These are bleak times in Australia's mortgage belt.
By Phil Mercer
BBC News, Sydney
Official interest rates are up again to 7.25%.
They haven't been this high for 12 years as the country's Reserve Bank seeks to curb creeping inflation and high commodity prices.
The pain is felt keenly in Sydney's blue collar western suburbs.
Eddy Ajami, a 58-year-old taxi driver, is working 14-hour days to stay ahead.
"I pay Australian $1,200 (US$1,109, UK £550) monthly on the mortgage, so I had to work very hard," he told the BBC.
"I had to cut down so much on the food shopping. That's me but what about the others?
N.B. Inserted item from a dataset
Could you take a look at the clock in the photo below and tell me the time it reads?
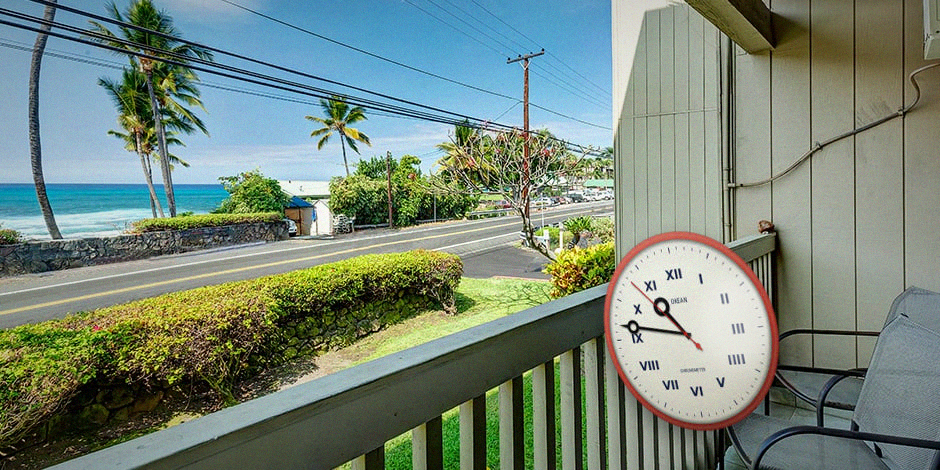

They can't even afford to eat."
Australian home owners with a AUD $300,000 (US$277,000, UK £140,000) mortgage will face extra repayments of about $50 a month following the rise in the cost of borrowing.
While that might seem a relatively small amount, there have now been a dozen rate increases in the last six years.
House prices are falling and mortgage defaults rising
It's estimated that 300,000 Australians risk losing their homes if the cost of loans continues to spiral upwards.
Many more are suffering from mortgage stress where at least 30% of their income is spent paying off the debt.
"It's getting very difficult," said Ziba Chohali, a jewellery store owner in the Sydney district of Bankstown.
"It's not just mortgages - bread, milk and petrol are all more expensive."
Financial counsellors are reporting record numbers of mortgage defaults and bankruptcies.
There are fears the latest rate hike will push more families over the edge.
Many are hanging on, but only just.
"I have to increase my work hours to five days a week just to keep on top of the mortgage so it's been a big struggle," explained Rose, a lunchtime shopper in Bankstown.
Others are seeing their hopes of buying a home slip away.
"I can't afford to buy to be honest," said Michael Buck, a 35-year-old painter.
"I've got a family of two sons and I can't afford to pay a mortgage."
Mansour Kaddissi, a child care student, shares that sense of frustration.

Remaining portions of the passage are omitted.